◆ Document text:
How does endogenizing the contract length change the predictions?

When firms choose the renegotiation frequency after observing the match type, two regimes emerge. In the first, the firm would not benefit from raising the wage above the continuous-renegotiation Nash-bargaining level: this happens when worker bargaining power is sufficiently high or productivity increments are large relative to profits. Firms then choose continuous renegotiation (γ = ∞) for that match type. In the second regime, lower turnover makes it profitable to commit to a higher wage via a longer contract; firms pick an interior γ satisfying the envelope condition. With all bargaining power to the firm (β = 0), the optimum is no renegotiation (infinite contract length). The equilibrium in the endogenous-contract model satisfies a differential equation that coincides with the wage-posting model differential equation in the interior region, providing a microfoundation for wage-posting results even when workers have some bargaining power. The model also provides a uniqueness justification for equilibria in Coles (2001) and Coles and Mortensen (2016).

How does this paper relate to Brügemann, Gautier, and Menzio (2015)?

Brügemann, Gautier, and Menzio (2015) identify a similar surplus-retention mechanism in a model where a single firm bargains successively with many workers: agreeing on a high wage with one worker is ‘cheap’ because the firm can recoup part of the cost through lower wages agreed with subsequent workers. Gottfries’ mechanism is the bilateral analogue: within a single match, a higher wage is cheap because it reduces wasteful turnover and extends the profitable match duration. Both models generate workers capturing a surplus share above their primitive bargaining power, but through distinct channels.

What assumptions are needed for uniqueness and what relaxing them implies?

Two key restrictions are imposed. First, Markov strategies are required and wage functions must be weakly increasing in match type F; without this, equilibria exist in which workers accept lower-productivity jobs for a higher current wage, creating decreasing wage functions. Second, workers must move with positive probability when indifferent between offers, which eliminates mass points on the support. Shimer (2006) showed that when indifferent workers never move, multiple equilibria with mass points exist. Relaxing the second restriction opens the door to a spike at the minimum wage in the minimum wage application. Alternative refinements — large-friction limits, the limiting case as λe → 0, or as β → 0 — all single out the same unique equilibrium.

What are the policy implications and their scope conditions?

The main policy implication is that the spillover effects of minimum wage increases depend critically on the degree of wage commitment in the labor market. In economies where wages are rarely renegotiated (higher θ), minimum wage increases spread substantially up the wage distribution; in economies with continuous renegotiation, only a spike at the minimum results with little or no spillover. This has direct implications for empirical studies of minimum wages: the observed pattern of spillovers is informative about the prevailing renegotiation regime. The scope conditions are: (i) partial equilibrium (firm entry and reservation wage are held fixed); (ii) all matches remain profitable at the minimum wage (wmin < x(0)); (iii) random rather than directed search. The paper does not provide an empirical test or identification strategy for the renegotiation frequency itself.

What are the limits and caveats?

◆ Tasks and exercises:
1) Copy the wording of the wage bargaining text from "Two key restrictions" up to and including "same unique equilibrium.".
2) In the wage bargaining text, what is the firm's optimal choice when it holds all the bargaining power (β = 0)?
3) Carry on the wage bargaining text from its last line.
The records have no connection to the wage bargaining text.

◆ Source data:
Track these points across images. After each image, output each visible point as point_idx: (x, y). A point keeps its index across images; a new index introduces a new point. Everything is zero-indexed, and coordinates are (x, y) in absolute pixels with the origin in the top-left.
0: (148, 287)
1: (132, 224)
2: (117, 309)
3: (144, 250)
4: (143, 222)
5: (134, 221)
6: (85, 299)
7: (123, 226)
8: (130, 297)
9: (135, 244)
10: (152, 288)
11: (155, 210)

--

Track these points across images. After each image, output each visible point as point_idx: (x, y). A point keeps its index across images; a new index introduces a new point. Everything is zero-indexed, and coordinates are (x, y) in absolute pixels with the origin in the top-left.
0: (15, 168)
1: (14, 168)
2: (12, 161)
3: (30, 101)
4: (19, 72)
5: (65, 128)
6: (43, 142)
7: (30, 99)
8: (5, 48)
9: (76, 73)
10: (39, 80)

◆ Answers for the exercise:
1)
Two key restrictions are imposed. First, Markov strategies are required and wage functions must be weakly increasing in match type F; without this, equilibria exist in which workers accept lower-productivity jobs for a higher current wage, creating decreasing wage functions. Second, workers must move with positive probability when indifferent between offers, which eliminates mass points on the support. Shimer (2006) showed that when indifferent workers never move, multiple equilibria with mass points exist. Relaxing the second restriction opens the door to a spike at the minimum wage in the minimum wage application. Alternative refinements — large-friction limits, the limiting case as λe → 0, or as β → 0 — all single out the same unique equilibrium.

2) No renegotiation, meaning an infinite contract length.

3)
The model treats the renegotiation frequency as an exogenous parameter (except in Section 6). The calibration does not structurally identify the renegotiation frequency from data; it instead illustrates sensitivity. The analysis of minimum wages is partial equilibrium — firm entry and reservation wages are held fixed — and the paper notes that general equilibrium effects (entry, reservation wages) are ambiguous in sign and difficult to identify empirically. The model has no on-the-job search effort endogeneity or worker heterogeneity (workers are homogeneous ex ante). The wage-posting and counteroffers models studied in the literature require strong commitment assumptions that this model relaxes but does not fully endogenize in a dynamic contracting sense.

Key Concepts

Renegotiation (frequency parameter γ): The Poisson rate at which a contracted wage expires and a new wage is bargained. In the paper’s own sense, γ indexes the degree of wage commitment: γ = 0 means the contracted wage lasts the entire match (perfect commitment, no renegotiation); γ → ∞ means the wage is continuously reset (no commitment). The frequency γ governs how much the contracted wage — versus future renegotiated wages — matters for the worker’s turnover decision, and hence how much of the match surplus the worker captures.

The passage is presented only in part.